- March 12, 2025
D.A.R.E. instructors from the Ormond Beach Police Department know how to use humor to relate to fifth graders, so they can teach them important lessons about alcohol, tobacco and drugs.
BY MATT MENCARINI | STAFF WRITER
Sometimes, the best way to teach a 10-year-old important lessons is with a fart joke.
And there are few more capable police officers in the Ormond Beach Police Department to teach those lessons to fifth graders than officer Lloyd Cornelius and his partner Greg Stokes.

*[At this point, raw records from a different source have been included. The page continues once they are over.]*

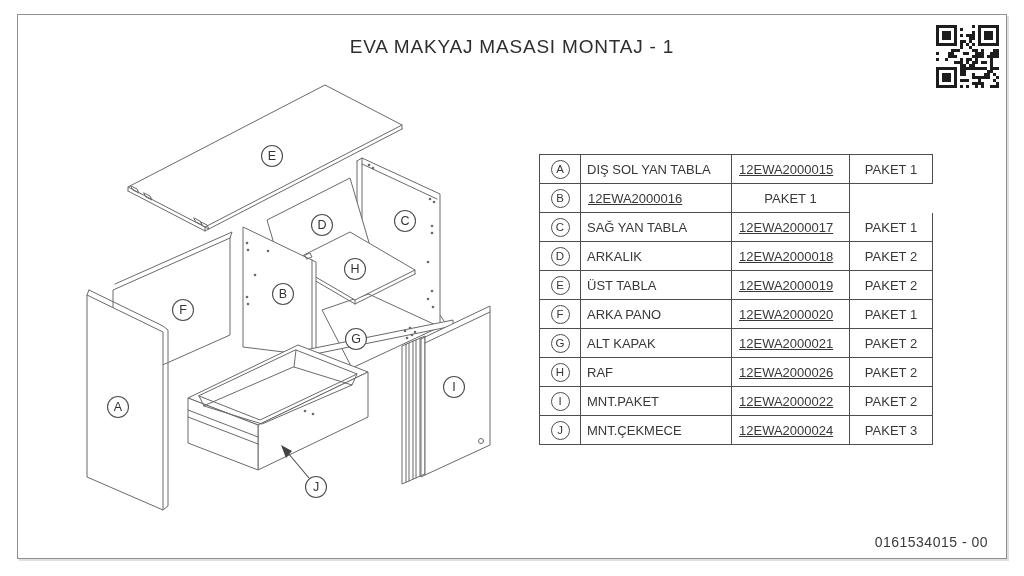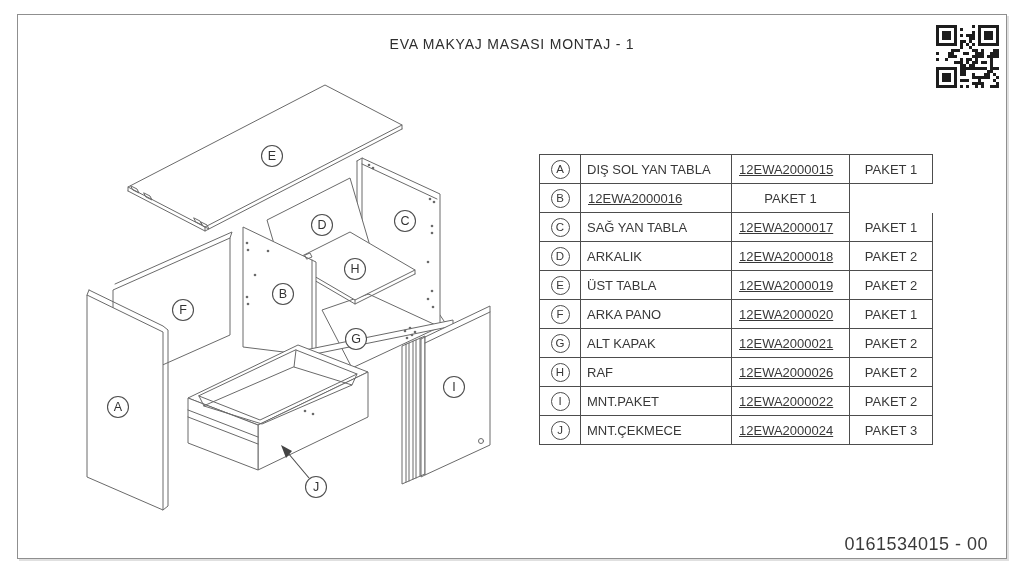--- a/index.html
+++ b/index.html
@@ -9,7 +9,7 @@
          border:1px solid #8f8f8f;box-shadow:2px 2px 0 rgba(0,0,0,.12);
          background:#fff;box-sizing:border-box;}
   .title{position:absolute;left:0;right:0;top:36px;text-align:center;
-         font-size:14px;letter-spacing:.8px;color:#2e2e2e;}
+         font-size:19px;letter-spacing:.8px;color:#2e2e2e;}
   .docnum{position:absolute;right:36px;top:534px;font-size:18px;
           letter-spacing:.5px;color:#3a3a3a;}
   

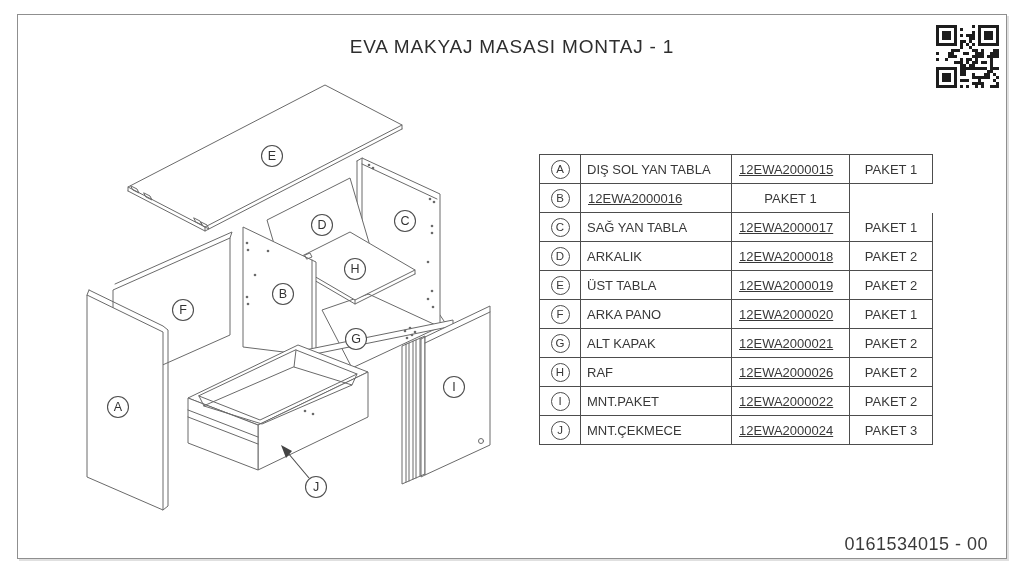--- a/index.html
+++ b/index.html
@@ -10,7 +10,7 @@
          background:#fff;box-sizing:border-box;}
   .title{position:absolute;left:0;right:0;top:36px;text-align:center;
          font-size:19px;letter-spacing:.8px;color:#2e2e2e;}
-  .docnum{position:absolute;right:36px;top:534px;font-size:18px;
+  .docnum{position:absolute;right:36px;top:534px;font-size:14px;
           letter-spacing:.5px;color:#3a3a3a;}
   
   .ptable{position:absolute;left:539px;top:154px;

“When I’m in class with these kids, I’m doing a standup routine,” said Cornelius, who teaches classes for the D.A.R.E. program put on by the OBPD. “I’m booger jokes and fart jokes. You have to keep them happy. I goof around. I play around. … And if you can get the information to them, using a little bit of comedy, using a little bit of humor, relating to them, they get the message.”
The goal of the Drug Abuse Resistance Education program, better known as the D.A.R.E. program, is to teach kids a decision making model to avoid the use of alcohol, tobacco and drugs.

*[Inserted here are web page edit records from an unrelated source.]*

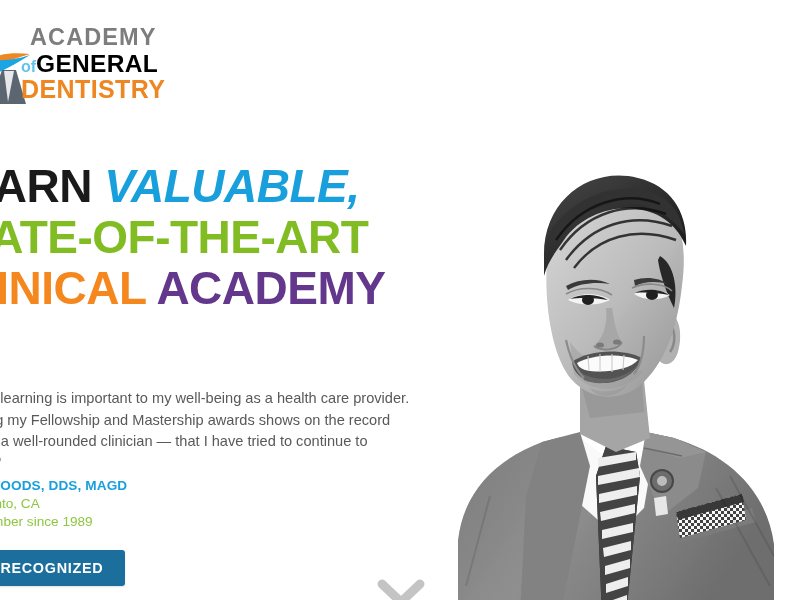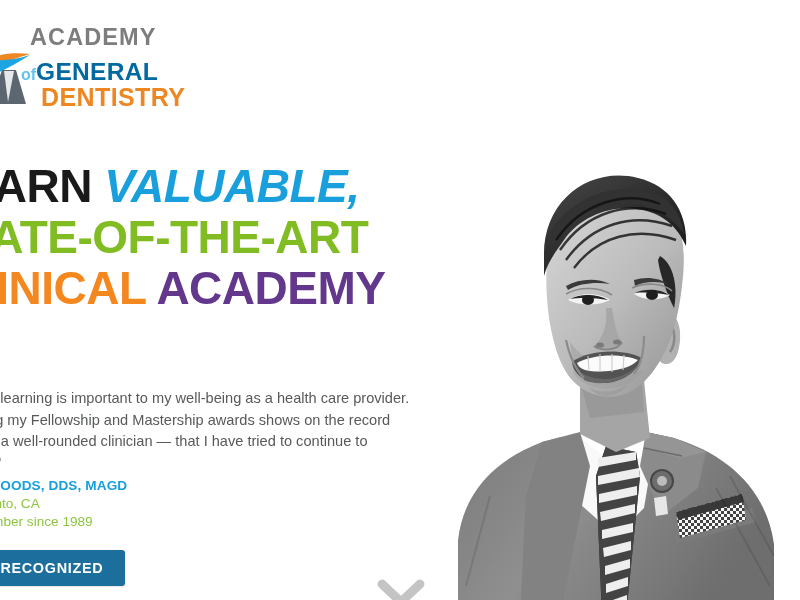--- a/index.html
+++ b/index.html
@@ -41,7 +41,7 @@
     letter-spacing:1.1px; padding-left:10px;
   }
   #logo-general-line {
-    margin-top:10px; padding-left:1px;
+    margin-top:2px; padding-left:1px;
     display:flex; align-items:baseline;
   }
   #logo-of {

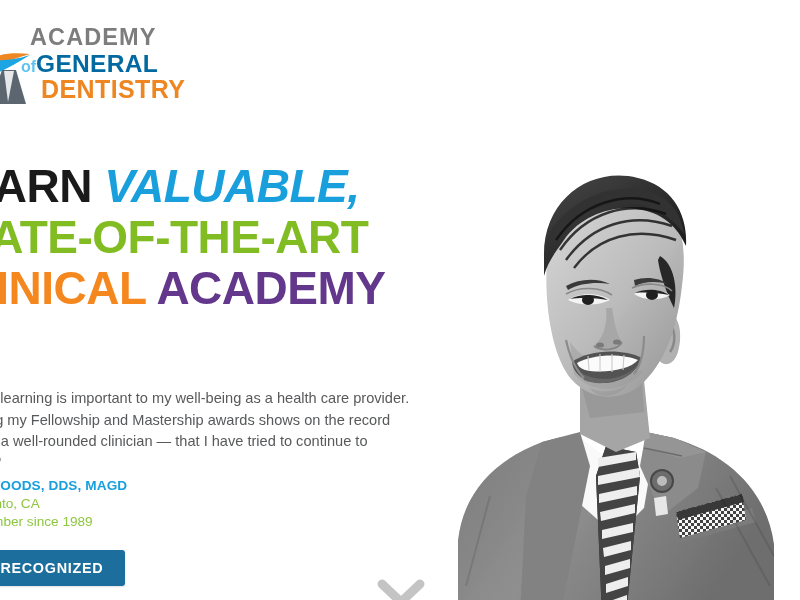--- a/index.html
+++ b/index.html
@@ -49,7 +49,7 @@
     letter-spacing:0px;
   }
   #logo-general {
-    font-size:24.5px; font-weight:bold; color:#0369a1;
+    font-size:24.5px; font-weight:bold; color:#000000;
     letter-spacing:0.3px;
   }
   #logo-dentistry {

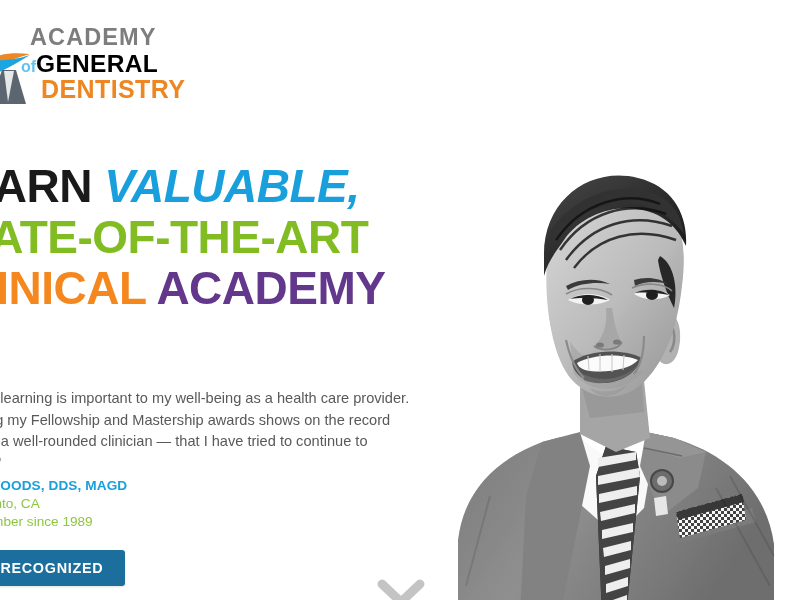--- a/index.html
+++ b/index.html
@@ -55,7 +55,7 @@
   #logo-dentistry {
     margin-top:1px;
     font-size:25px; font-weight:bold; color:#ee8722;
-    letter-spacing:0.4px; padding-left:1px;margin-left:20px;
+    letter-spacing:0.4px; padding-left:1px;
   }
 
   

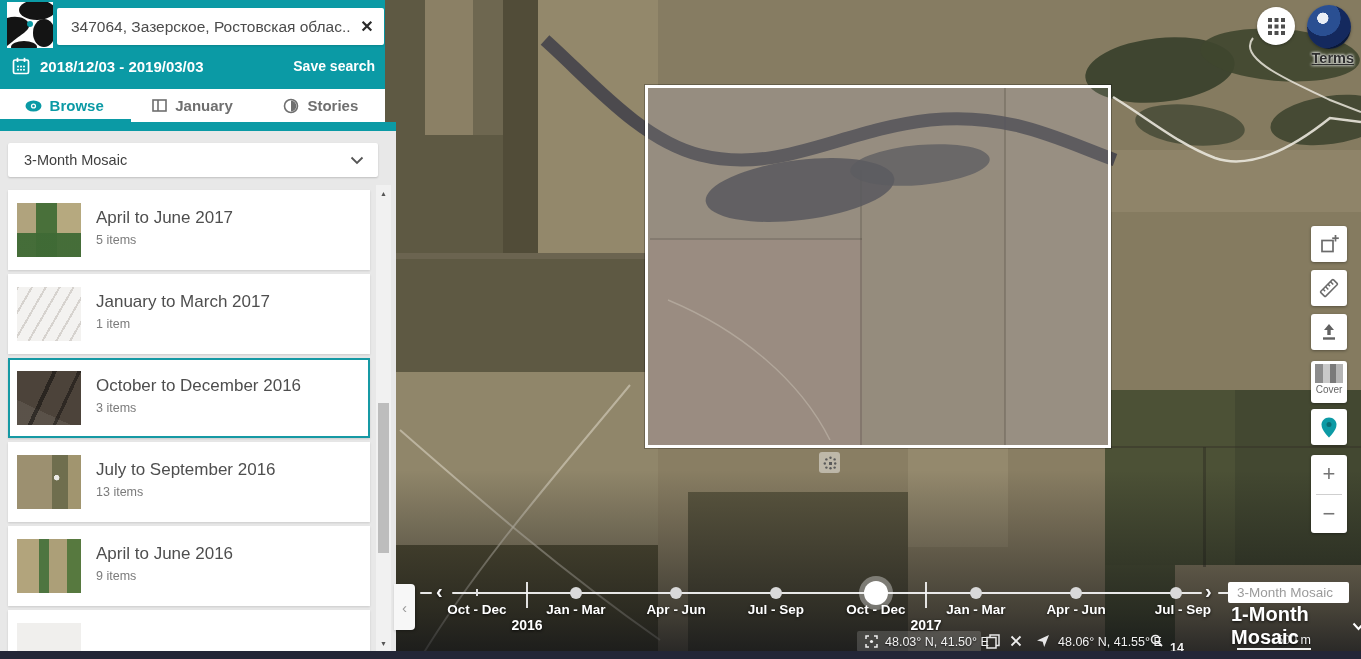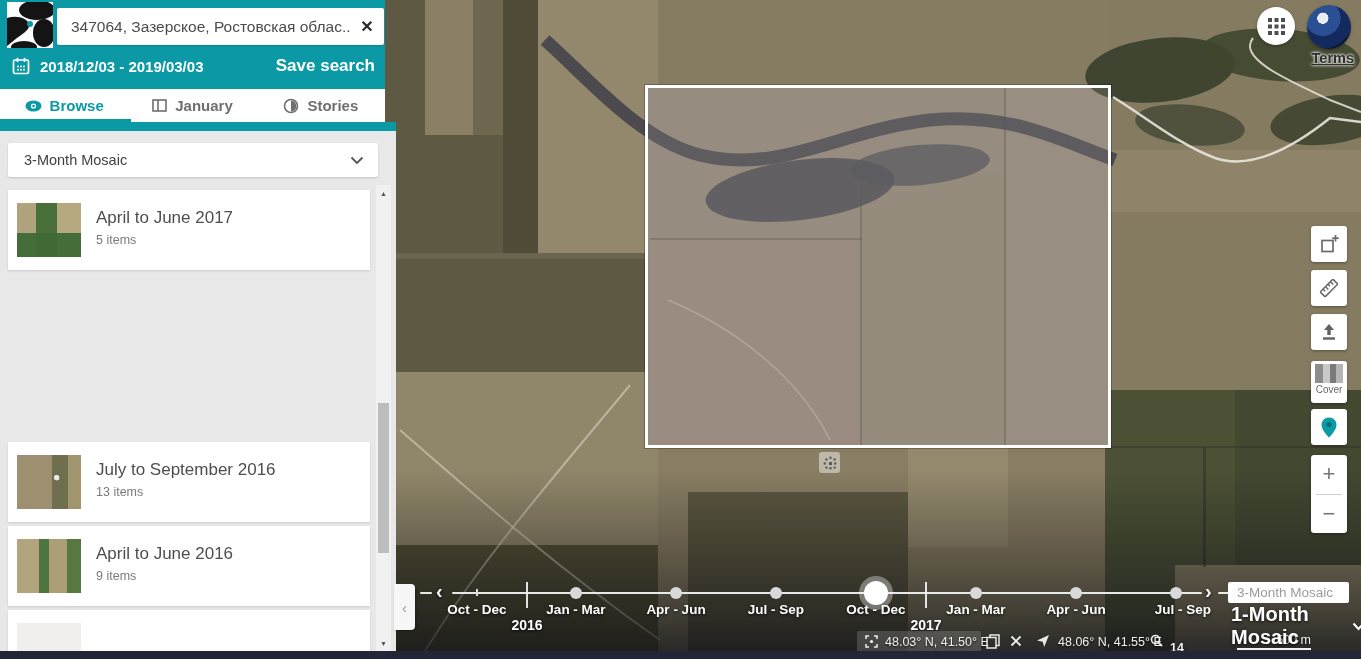--- a/index.html
+++ b/index.html
@@ -80,7 +80,7 @@
   #search-clear{width:34px;text-align:center;font-size:16px;color:#2b2b2b;cursor:pointer;font-weight:700;}
   #date-row{position:absolute;left:0;top:54px;width:385px;height:24px;display:flex;align-items:center;padding:0 10px 0 12px;}
   #date-text{color:#fff;font-size:15px;font-weight:700;margin-left:10px;}
-  #save-search{margin-left:auto;color:#fff;font-size:17px;font-weight:700;cursor:pointer;}
+  #save-search{margin-left:auto;color:#fff;font-size:14px;font-weight:700;cursor:pointer;}
   #tabs{position:absolute;left:0;top:89px;width:385px;height:33px;background:#fff;display:flex;}
   .tab{flex:1;display:flex;align-items:center;justify-content:center;gap:8px;cursor:pointer;
       font-size:15px;font-weight:600;color:#6f6f6f;}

Using workbooks, which come out of the program’s $5,000 budget, students are taught to define the problem, evaluate the problem and find healthy and wise solutions to the problem.
Those solutions can come from quoting health facts to evaluating the foundation of positive friendships.
But in addition to educating the students, a large part of the program, Cornelius says, is breakdowning some of the stereotypes students may have about police officers.
“What do kids usually equate police officers with?” Cornelius said. “Trouble. Someone’s going to jail. Something’s happening. The last contact they had with a police officer was: mom got arrested, mom got a ticket, dad got arrested, dad got a ticket.”
But after a few classes, those initial stereotypes are wiped away and the students begin to see the officers as people. That, Cornelius says, is when they can really make an impact.
“To me, this is a core program,” he said. “This is core to the city. The city needs to keep it going. For the longest time, the Volusia County schools were purchasing the books for us, which cost us $1 a piece. They don’t purchase anything for us now. But they do let us in their schools.”
It’s the presence of a police officer “who’s been there, done that, and knows what’s going on,” Cornelius says, that makes the program so effective.
“I get to get them before the jello is hard,” he said. “And I can get all the information in there, as much as I can. If I spend 20 years teaching D.A.R.E., and I help one kid, that’s money well spent.”